FIN.

Court requires FOS to review decision

The High Court has taken the relatively rare step of ordering FOS to review a decision.

The complainant, Mr Moniak, had been a customer of Barclays. Following an inheritance in 2010, a total of £500,000 was paid into two accounts he held with the bank. Mr Moniak lived abroad from the end of 201 to 2015 and on his return to the UK discovered that both accounts were empty. He contacted Barclays to report a fraud and it transpired that the funds had been depleted by 2011 and thereafter kept in credit through UK cash deposits and bank transfers. He also contacted the police, complained to Barclays and then to FOS.

It transpired the funds had been stolen by a couple known to Mr Moniak, who were convicted of theft after a trial in 2018.  However, the question for Barclays and then FOS was not about whether there had been theft, but about whether Mr Moniak had complied with Reg 59 of the then PSRs 2009 requiring users of payment services to take all reasonable steps to keep the personalised security features of the payment instruments on their accounts safe. Mr Moniak said many of the withdrawals were large and had unusual characteristics that should have alerted Barclays to the fraud. Barclays had not queried any of the transactions.

Barclays had a “money management form” in Mr Moniak’s name and purportedly signed by him.
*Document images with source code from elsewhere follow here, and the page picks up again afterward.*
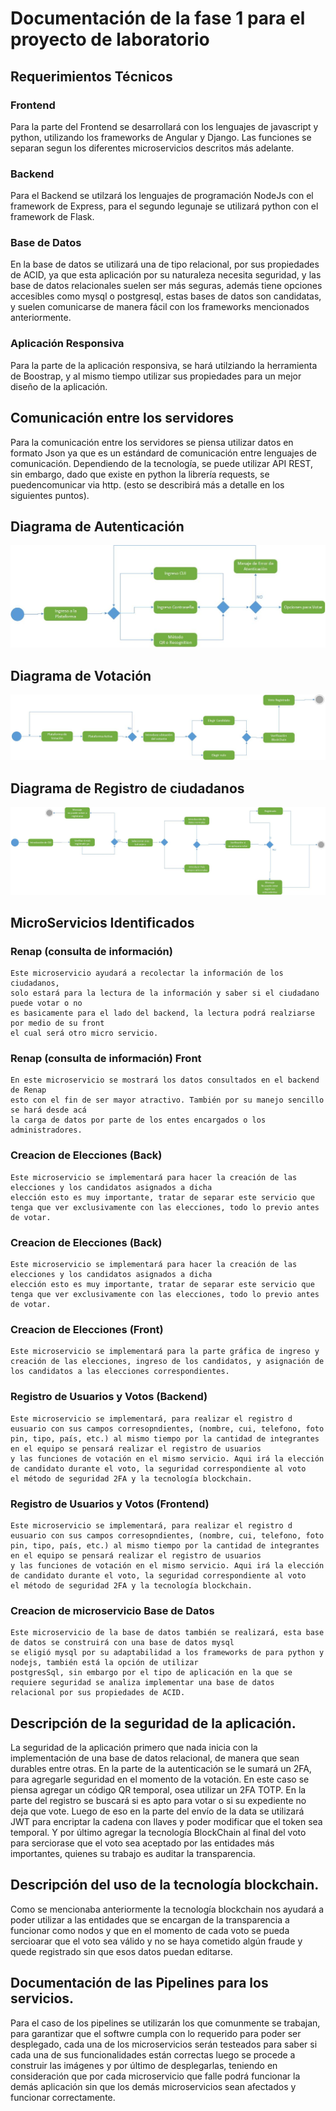 # Documentación de la fase 1 para el proyecto de laboratorio


##  Requerimientos Técnicos

### Frontend
Para la parte del Frontend se desarrollará con los lenguajes de javascript y python, utilizando 
los frameworks de Angular y Django. Las funciones se separan segun los diferentes microservicios
descritos más adelante.

### Backend
Para el Backend se utilzará los lenguajes de programación NodeJs con el framework de Express,
para el segundo legunaje se utilizará python con el framework de Flask.

### Base de Datos
En la base de datos se utilizará una de tipo relacional, por sus propiedades de ACID, 
ya que esta aplicación por su naturaleza necesita seguridad, y las base de datos relacionales 
suelen ser más seguras, además tiene opciones accesibles como mysql o postgresql, 
estas bases de datos son candidatas, y suelen comunicarse de manera fácil con 
los frameworks mencionados anteriormente.


### Aplicación Responsiva
 Para la parte de la aplicación responsiva, se hará utilziando la herramienta 
 de Boostrap, y al mismo tiempo utilizar sus propiedades para un mejor diseño 
 de la aplicación.


## Comunicación entre los servidores

Para la comunicación entre los servidores se piensa utilizar datos en formato Json
ya que es un estándard de comunicación entre lenguajes de comunicación. 
Dependiendo de la tecnología, se puede utilizar API REST, sin embargo,
dado que existe en python la librería requests, se puedencomunicar via http. 
(esto se describirá más a detalle en los siguientes puntos).


## Diagrama de Autenticación
![image](./src/diagramaAutenticacion.jpg)

## Diagrama de Votación
![image](./src/diagramaVotacion.jpg)

## Diagrama de Registro de ciudadanos
![image](./src/diagramaRegistro.jpg)



## MicroServicios Identificados
### Renap (consulta de información)
    Este microservicio ayudará a recolectar la información de los ciudadanos,
    solo estará para la lectura de la información y saber si el ciudadano puede votar o no
    es basicamente para el lado del backend, la lectura podrá realziarse por medio de su front
    el cual será otro micro servicio.

### Renap (consulta de información) Front
    En este microservicio se mostrará los datos consultados en el backend de Renap
    esto con el fin de ser mayor atractivo. También por su manejo sencillo se hará desde acá
    la carga de datos por parte de los entes encargados o los administradores.


### Creacion de Elecciones (Back)
    Este microservicio se implementará para hacer la creación de las elecciones y los candidatos asignados a dicha
    elección esto es muy importante, tratar de separar este servicio que tenga que ver exclusivamente con las elecciones, todo lo previo antes de votar.

### Creacion de Elecciones (Back)
    Este microservicio se implementará para hacer la creación de las elecciones y los candidatos asignados a dicha
    elección esto es muy importante, tratar de separar este servicio que tenga que ver exclusivamente con las elecciones, todo lo previo antes de votar.

### Creacion de Elecciones (Front)
    Este microservicio se implementará para la parte gráfica de ingreso y creación de las elecciones, ingreso de los candidatos, y asignación de los candidatos a las elecciones correspondientes.


### Registro de Usuarios y Votos (Backend)
    Este microservicio se implementará, para realizar el registro d eusuario con sus campos corresopndientes, (nombre, cui, telefono, foto pin, tipo, país, etc.) al mismo tiempo por la cantidad de integrantes en el equipo se pensará realizar el registro de usuarios
    y las funciones de votación en el mismo servicio. Aqui irá la elección  de candidato durante el voto, la seguridad correspondiente al voto
    el método de seguridad 2FA y la tecnología blockchain.

### Registro de Usuarios y Votos (Frontend)
    Este microservicio se implementará, para realizar el registro d eusuario con sus campos corresopndientes, (nombre, cui, telefono, foto pin, tipo, país, etc.) al mismo tiempo por la cantidad de integrantes en el equipo se pensará realizar el registro de usuarios
    y las funciones de votación en el mismo servicio. Aqui irá la elección  de candidato durante el voto, la seguridad correspondiente al voto
    el método de seguridad 2FA y la tecnología blockchain.



### Creacion de microservicio Base de Datos
    Este microservicio de la base de datos también se realizará, esta base de datos se construirá con una base de datos mysql
    se eligió mysql por su adaptabilidad a los frameworks de para python y nodejs, también está la opción de utilizar
    postgresSql, sin embargo por el tipo de aplicación en la que se requiere seguridad se analiza implementar una base de datos
    relacional por sus propiedades de ACID.



## Descripción de la seguridad de la aplicación.

La seguridad de la aplicación primero que nada inicia con la implementación de una base de datos relacional, de manera que 
sean durables entre otras. En la parte de la autenticación se le sumará un 2FA, para agregarle seguridad en el momento de la votación.
En este caso se piensa agregar un código QR temporal, osea utilizar un 2FA TOTP. En la parte del registro se buscará si es apto para votar
o si su expediente no deja que vote. Luego de eso en la parte del envío de la data se utilizará JWT para encriptar la cadena con llaves y
poder modificar que el token sea temporal. Y por último agregar la tecnología BlockChain al final del voto para serciorase que
el voto sea aceptado por las entidades más importantes, quienes su trabajo es auditar la transparencia.

## Descripción del uso de la tecnología blockchain.
Como se mencionaba anteriormente la tecnología blockchain nos ayudará a poder utilizar a las entidades que se encargan de la transparencia
a funcionar como nodos y que en el momento de cada voto se pueda sercioarar que el voto sea válido y no se haya cometido algún fraude
y quede registrado sin que esos datos puedan editarse.

## Documentación de las Pipelines para los servicios.
Para el caso de los pipelines se utilizarán los que comunmente se trabajan, para garantizar que el softwre cumpla con lo requerido para 
poder ser desplegado, cada una de los microservicios serán testeados para saber si cada una de sus funcionalidades están correctas
luego se procede a construir las imágenes y por último de desplegarlas, teniendo en consideración que por cada microservicio que falle
podrá funcionar la demás aplicación sin que los demás microservicios sean afectados y funcionar correctamente.
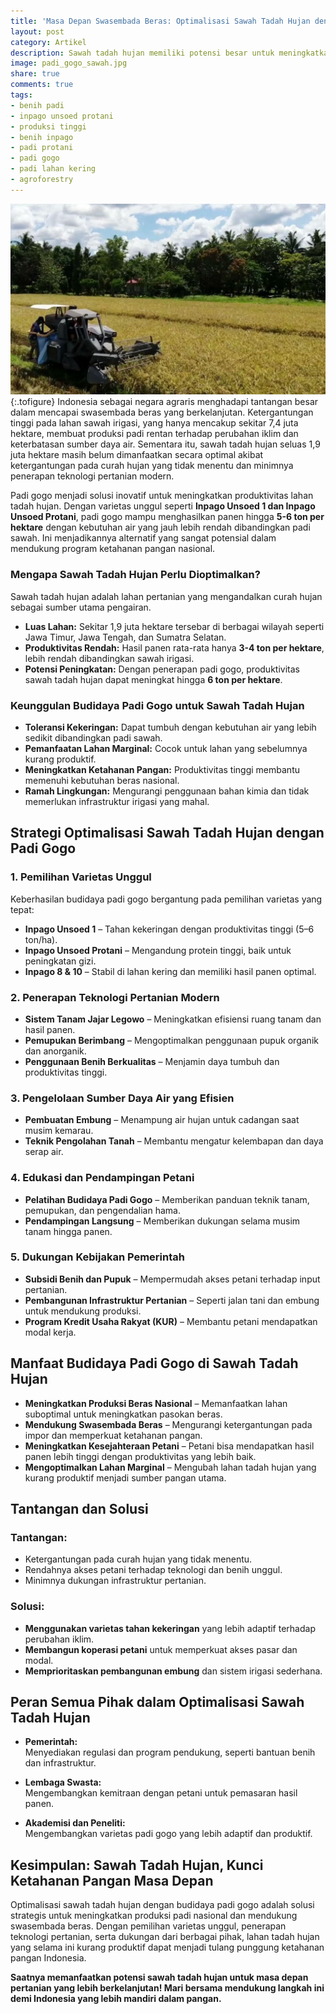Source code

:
 ```yaml
---
title: 'Masa Depan Swasembada Beras: Optimalisasi Sawah Tadah Hujan dengan Padi Gogo'
layout: post
category: Artikel
description: Sawah tadah hujan memiliki potensi besar untuk meningkatkan produksi padi nasional. Dengan penerapan budidaya padi gogo dan teknologi pertanian modern, lahan yang sebelumnya kurang produktif dapat dioptimalkan. PT Great Quality Seed hadir sebagai mitra strategis dalam mendukung inovasi ini melalui distribusi benih unggul dan pendampingan petani.
image: padi_gogo_sawah.jpg
share: true
comments: true
tags:
- benih padi
- inpago unsoed protani
- produksi tinggi
- benih inpago
- padi protani
- padi gogo
- padi lahan kering
- agroforestry
---
```


![Produksi Benih Inpago Unsoed Protani](/assets/images/padi_gogo_sawah.jpg "Produksi Benih Padi Inpago Unsoed Protani Cap Gunung Slamet")
{:.tofigure}
Indonesia sebagai negara agraris menghadapi tantangan besar dalam mencapai swasembada beras yang berkelanjutan. Ketergantungan tinggi pada lahan sawah irigasi, yang hanya mencakup sekitar 7,4 juta hektare, membuat produksi padi rentan terhadap perubahan iklim dan keterbatasan sumber daya air. Sementara itu, sawah tadah hujan seluas 1,9 juta hektare masih belum dimanfaatkan secara optimal akibat ketergantungan pada curah hujan yang tidak menentu dan minimnya penerapan teknologi pertanian modern.  

Padi gogo menjadi solusi inovatif untuk meningkatkan produktivitas lahan tadah hujan. Dengan varietas unggul seperti **Inpago Unsoed 1 dan Inpago Unsoed Protani**, padi gogo mampu menghasilkan panen hingga **5-6 ton per hektare** dengan kebutuhan air yang jauh lebih rendah dibandingkan padi sawah. Ini menjadikannya alternatif yang sangat potensial dalam mendukung program ketahanan pangan nasional.  

### **Mengapa Sawah Tadah Hujan Perlu Dioptimalkan?**  
Sawah tadah hujan adalah lahan pertanian yang mengandalkan curah hujan sebagai sumber utama pengairan.  

* **Luas Lahan:** Sekitar 1,9 juta hektare tersebar di berbagai wilayah seperti Jawa Timur, Jawa Tengah, dan Sumatra Selatan.  
* **Produktivitas Rendah:** Hasil panen rata-rata hanya **3-4 ton per hektare**, lebih rendah dibandingkan sawah irigasi.  
* **Potensi Peningkatan:** Dengan penerapan padi gogo, produktivitas sawah tadah hujan dapat meningkat hingga **6 ton per hektare**.  

### **Keunggulan Budidaya Padi Gogo untuk Sawah Tadah Hujan**  
* **Toleransi Kekeringan:** Dapat tumbuh dengan kebutuhan air yang lebih sedikit dibandingkan padi sawah.  
* **Pemanfaatan Lahan Marginal:** Cocok untuk lahan yang sebelumnya kurang produktif.  
* **Meningkatkan Ketahanan Pangan:** Produktivitas tinggi membantu memenuhi kebutuhan beras nasional.  
* **Ramah Lingkungan:** Mengurangi penggunaan bahan kimia dan tidak memerlukan infrastruktur irigasi yang mahal.  
 

## **Strategi Optimalisasi Sawah Tadah Hujan dengan Padi Gogo**  

### **1. Pemilihan Varietas Unggul**  
Keberhasilan budidaya padi gogo bergantung pada pemilihan varietas yang tepat:  
* **Inpago Unsoed 1** – Tahan kekeringan dengan produktivitas tinggi (5–6 ton/ha).  
* **Inpago Unsoed Protani** – Mengandung protein tinggi, baik untuk peningkatan gizi.  
* **Inpago 8 & 10** – Stabil di lahan kering dan memiliki hasil panen optimal.  

### **2. Penerapan Teknologi Pertanian Modern**  
* **Sistem Tanam Jajar Legowo** – Meningkatkan efisiensi ruang tanam dan hasil panen.  
* **Pemupukan Berimbang** – Mengoptimalkan penggunaan pupuk organik dan anorganik.  
* **Penggunaan Benih Berkualitas** – Menjamin daya tumbuh dan produktivitas tinggi.  

### **3. Pengelolaan Sumber Daya Air yang Efisien**  
* **Pembuatan Embung** – Menampung air hujan untuk cadangan saat musim kemarau.  
* **Teknik Pengolahan Tanah** – Membantu mengatur kelembapan dan daya serap air.  

### **4. Edukasi dan Pendampingan Petani**  
* **Pelatihan Budidaya Padi Gogo** – Memberikan panduan teknik tanam, pemupukan, dan pengendalian hama.  
* **Pendampingan Langsung** – Memberikan dukungan selama musim tanam hingga panen.  

### **5. Dukungan Kebijakan Pemerintah**  
* **Subsidi Benih dan Pupuk** – Mempermudah akses petani terhadap input pertanian.  
* **Pembangunan Infrastruktur Pertanian** – Seperti jalan tani dan embung untuk mendukung produksi.  
* **Program Kredit Usaha Rakyat (KUR)** – Membantu petani mendapatkan modal kerja.  
  

## **Manfaat Budidaya Padi Gogo di Sawah Tadah Hujan**  

* **Meningkatkan Produksi Beras Nasional** – Memanfaatkan lahan suboptimal untuk meningkatkan pasokan beras.  
* **Mendukung Swasembada Beras** – Mengurangi ketergantungan pada impor dan memperkuat ketahanan pangan.  
* **Meningkatkan Kesejahteraan Petani** – Petani bisa mendapatkan hasil panen lebih tinggi dengan produktivitas yang lebih baik.  
* **Mengoptimalkan Lahan Marginal** – Mengubah lahan tadah hujan yang kurang produktif menjadi sumber pangan utama.  

## **Tantangan dan Solusi**  

### **Tantangan:**  
* Ketergantungan pada curah hujan yang tidak menentu.  
* Rendahnya akses petani terhadap teknologi dan benih unggul.  
* Minimnya dukungan infrastruktur pertanian.  

### **Solusi:**  
* **Menggunakan varietas tahan kekeringan** yang lebih adaptif terhadap perubahan iklim.  
* **Membangun koperasi petani** untuk memperkuat akses pasar dan modal.  
* **Memprioritaskan pembangunan embung** dan sistem irigasi sederhana.  

## **Peran Semua Pihak dalam Optimalisasi Sawah Tadah Hujan**  

* **Pemerintah:**  
Menyediakan regulasi dan program pendukung, seperti bantuan benih dan infrastruktur.  

* **Lembaga Swasta:**  
Mengembangkan kemitraan dengan petani untuk pemasaran hasil panen.  

* **Akademisi dan Peneliti:**  
Mengembangkan varietas padi gogo yang lebih adaptif dan produktif.  



## **Kesimpulan: Sawah Tadah Hujan, Kunci Ketahanan Pangan Masa Depan**  

Optimalisasi sawah tadah hujan dengan budidaya padi gogo adalah solusi strategis untuk meningkatkan produksi padi nasional dan mendukung swasembada beras. Dengan pemilihan varietas unggul, penerapan teknologi pertanian, serta dukungan dari berbagai pihak, lahan tadah hujan yang selama ini kurang produktif dapat menjadi tulang punggung ketahanan pangan Indonesia.  

**Saatnya memanfaatkan potensi sawah tadah hujan untuk masa depan pertanian yang lebih berkelanjutan! Mari bersama mendukung langkah ini demi Indonesia yang lebih mandiri dalam pangan.**  

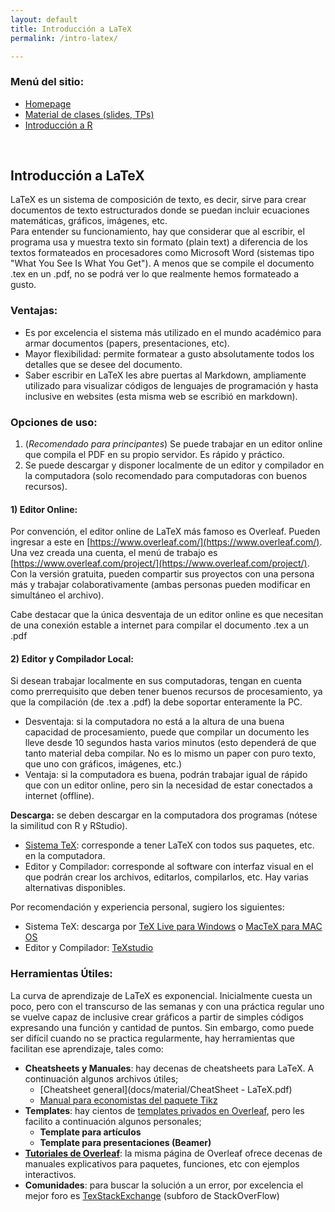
 ```yaml
---
layout: default
title: Introducción a LaTeX
permalink: /intro-latex/

---
```

### Menú del sitio: 
- [Homepage](./index.md)
- [Material de clases (slides, TPs)](./material.md)
- [Introducción a R](./intro-r.md)


&nbsp; 


## Introducción a LaTeX 

LaTeX es un sistema de composición de texto, es decir, sirve para crear documentos de texto estructurados donde se puedan incluir ecuaciones matemáticas, gráficos, imágenes, etc.  
Para entender su funcionamiento, hay que considerar que al escribir, el programa usa y muestra texto sin formato (plain text) a diferencia de los textos formateados en procesadores como Microsoft Word (sistemas tipo "What You See Is What You Get"). A menos que se compile el documento .tex en un .pdf, no se podrá ver lo que realmente hemos formateado a gusto.  


### Ventajas:
- Es por excelencia el sistema más utilizado en el mundo académico para armar documentos (papers, presentaciones, etc).
- Mayor flexibilidad: permite formatear a gusto absolutamente todos los detalles que se desee del documento.
- Saber escribir en LaTeX les abre puertas al Markdown, ampliamente utilizado para visualizar códigos de lenguajes de programación y hasta inclusive en websites (esta misma web se escribió en markdown).

### Opciones de uso:
1. (_Recomendado para principantes_) Se puede trabajar en un editor online que compila el PDF en su propio servidor. Es rápido y práctico.
2. Se puede descargar y disponer localmente de un editor y compilador en la computadora (solo recomendado para computadoras con buenos recursos).

#### 1) Editor Online:

Por convención, el editor online de LaTeX más famoso es Overleaf. Pueden ingresar a este en [https://www.overleaf.com/](https://www.overleaf.com/). Una vez creada una cuenta, el menú de trabajo es [https://www.overleaf.com/project/](https://www.overleaf.com/project/). Con la versión gratuita, pueden compartir sus proyectos con una persona más y trabajar colaborativamente (ambas personas pueden modificar en simultáneo el archivo).

Cabe destacar que la única desventaja de un editor online es que necesitan de una conexión estable a internet para compilar el documento .tex a un .pdf

#### 2) Editor y Compilador Local: 

Si desean trabajar localmente en sus computadoras, tengan en cuenta como prerrequisito que deben tener buenos recursos de procesamiento, ya que la compilación (de .tex a .pdf) la debe soportar enteramente la PC.
- Desventaja: si la computadora no está a la altura de una buena capacidad de procesamiento, puede que compilar un documento les lleve desde 10 segundos hasta varios minutos (esto dependerá de que tanto material deba compilar. No es lo mismo un paper con puro texto, que uno con gráficos, imágenes, etc.)
- Ventaja: si la computadora es buena, podrán trabajar igual de rápido que con un editor online, pero sin la necesidad de estar conectados a internet (offline).   

**Descarga:** se deben descargar en la computadora dos programas (nótese la similitud con R y RStudio).
- [Sistema TeX](https://www.latex-project.org/get/): corresponde a tener LaTeX con todos sus paquetes, etc. en la computadora.
- Editor y Compilador: corresponde al software con interfaz visual en el que podrán crear los archivos, editarlos, compilarlos, etc. Hay varias alternativas disponibles.

Por recomendación y experiencia personal, sugiero los siguientes:
- Sistema TeX: descarga por [TeX Live para Windows](https://tug.org/texlive/) o [MacTeX para MAC OS](https://tug.org/mactex/)
- Editor y Compilador: [TeXstudio](https://www.texstudio.org/)

### Herramientas Útiles:

La curva de aprendizaje de LaTeX es exponencial. Inicialmente cuesta un poco, pero con el transcurso de las semanas y con una práctica regular uno se vuelve capaz de inclusive crear gráficos a partir de simples códigos expresando una función y cantidad de puntos.
Sin embargo, como puede ser difícil cuando no se practica regularmente, hay herramientas que facilitan ese aprendizaje, tales como:
- **Cheatsheets y Manuales**: hay decenas de cheatsheets para LaTeX. A continuación algunos archivos útiles;
  - [Cheatsheet general](docs/material/CheatSheet - LaTeX.pdf)
  - [Manual para economistas del paquete Tikz](docs/material/Tikz-Economics.pdf)
- **Templates**: hay cientos de [templates privados en Overleaf](https://www.overleaf.com/latex/templates), pero les facilito a continuación algunos personales;
  - **Template para artículos**
  - **Template para presentaciones (Beamer)**
- [**Tutoriales de Overleaf**](https://www.overleaf.com/learn): la misma página de Overleaf ofrece decenas de manuales explicativos para paquetes, funciones, etc con ejemplos interactivos.
- **Comunidades**: para buscar la solución a un error, por excelencia el mejor foro es [TexStackExchange](https://tex.stackexchange.com/) (subforo de StackOverFlow)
Mr Moniak said the details were wrong and he had never signed it. Barclays noted most of the transactions would have required possession of Mr Moniak’s bank card, which he had had at all times. On that basis, it said there was no evidence of a “third party compromise” to Mr Moniak’s credentials and so did not accept liability for the transactions.

Mr Moniak made several complaints to FOS, of which the relevant one, made in March 2020, complained the bank had negligently permitted the fraudsters to have online access to his account and had not identified the fraudulent payments. The FOS investigator ask for a note Barclays’ had taken of the Judge’s sentencing remarks, which included a statement that the judge had said Mr Moniak, being incapable of running his financial affairs due to addition issues, had turned to one of the fraudsters (Mr Saeed) who took over the account and abused the trust to commit the offences. Mr Moniak said this note was not accurate and that he had not handed over his affairs. The FOS ultimately decided not to uphold the complaint because it thought it likely Mr Moniak had handed control of his accounts to Mr Saeed. It said that although Mr Moniak may not have realised the problem he had created by allowing Mr Saeed access to his banking details, the upshot was that the transactions were authorised and therefore it was not reasonable to ask the bank to repay them.

Mr Moniak rejected the FOS decision, and requested the court transcripts, which, among other things, said that the prosecution had not been able to point to the exact mechanisms by which the accounts were accessed but said that as a matter of inference his personal details were known to at least one of the defendants who had lived with him.  Mr Moniak requested FOS review its decision in light of this, but FOS said it would do so only if it considered it to be “material new evidence”, and it did not consider this to be the case. It said that Mr Moniak could have provided the transcripts earlier if he had wanted FOS to consider them.

The court clarified that its role was not to determine whether the transcripts were “material new evidence” but to decide where FOS erred in law when it decided they were not and whether that decision was based on a rational application of the rules and guidance applicable to FOS. FOS had offered a new Ombudsman to reconsider the transcripts and assess whether they were material new evidence, which Mr Moniak had rejected. The court said

  • the FOS conclusion that the transcripts were not material new evidence was “devoid of plausible explanation” given that the FOS final decision placed significant emphasis on the statement in the Barclays note that was not an accurate reflection of  the transcript. The court held that this aspect of the decision was therefore an irrational exercise of FOS’ discretion;
  • on the FOS argument that Mr Moniak should have known FOS needed the transcripts (and not misunderstood its request), and could have obtained them a lot earlier and on that basis the FOS was entitled to refuse to reconsider the complaint, the court held that it appears FOS did belatedly realise there had been some miscommunication and so had offered a form of redress and the court said that for this reason alone the decision to refuse to reopen the complaint was based on a material factual error.

The court then moved to consider what Mr Moniak was seeking – which was either a quashing of the FOS decision not to reopen the complaint with a requirement on it to consider the complaint in light of the transcripts, or else to require FOS to explain with reasons why the transcripts were not material new evidence. The court held that the FOS decision must be quashed so FOS could take the decision again.